💻 Quantum

Today’s Best Quantum Error Code Uses 1,500 Qubits to Protect One. A Finnish Lab Says It Needs 30.

IQM’s “barbell codes” claim constant qubit overhead regardless of distance, collapsing the RSA-2048 resource estimate from 20 million physical qubits to under 600,000 and potentially moving the encryption-breaking timeline up a decade.

Abstract visualization of quantum error correction codes comparing massive qubit overhead versus compact barbell code architecture

Thirty. That is how many physical qubits IQM Quantum Computers claims it needs to protect a single logical qubit from errors, using a new error-correcting code family called “barbell codes.” The reigning champion, the surface code, needs 200 to 1,500 physical qubits to do the same job, depending on the code distance and the noise environment of the processor, which means the gap between the two approaches is not a modest engineering optimization but a structural divergence in how much silicon you need to buy and cool to near absolute zero before a quantum computer can do anything useful. That changes everything.

Published on arXiv June 4 by eight IQM researchers, the paper claims barbell codes achieve logical error rates up to 1,000 times lower than the surface code using up to eight times fewer physical qubits. But the consequential detail is buried in a property neither headline captures: the hardware complexity of barbell codes stays constant as you increase the code distance, while surface code overhead grows quadratically. At low distances, barbell codes are merely better. At high distances, the ones you actually need for useful computation, the advantage compounds into a decisive engineering edge.

» THE DATA
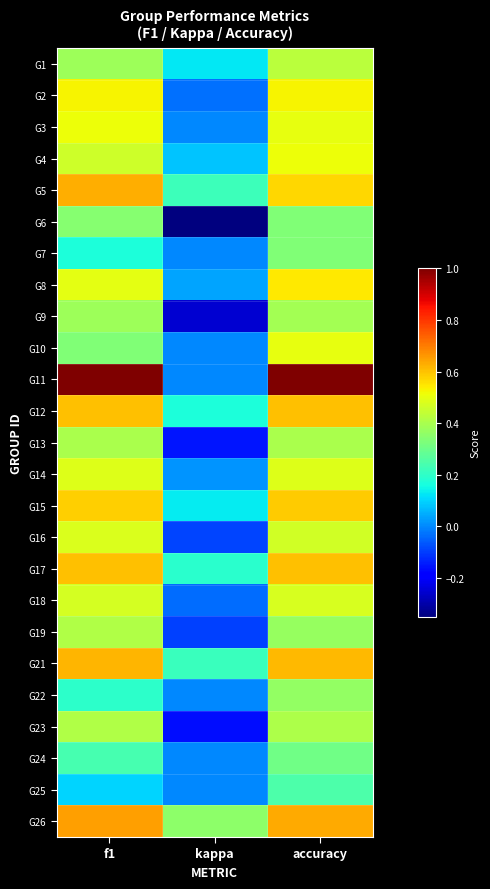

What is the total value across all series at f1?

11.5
==
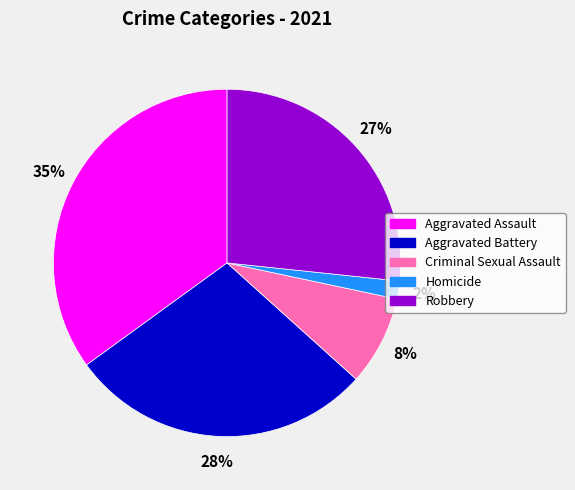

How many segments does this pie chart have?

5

» JOB
Reproduce the passage from the article on barbell codes above, starting with "Today’s Best Quantum" and going on through "up a decade.".

» ANSWER FOR THIS EXERCISE
Today’s Best Quantum Error Code Uses 1,500 Qubits to Protect One. A Finnish Lab Says It Needs 30.

IQM’s “barbell codes” claim constant qubit overhead regardless of distance, collapsing the RSA-2048 resource estimate from 20 million physical qubits to under 600,000 and potentially moving the encryption-breaking timeline up a decade.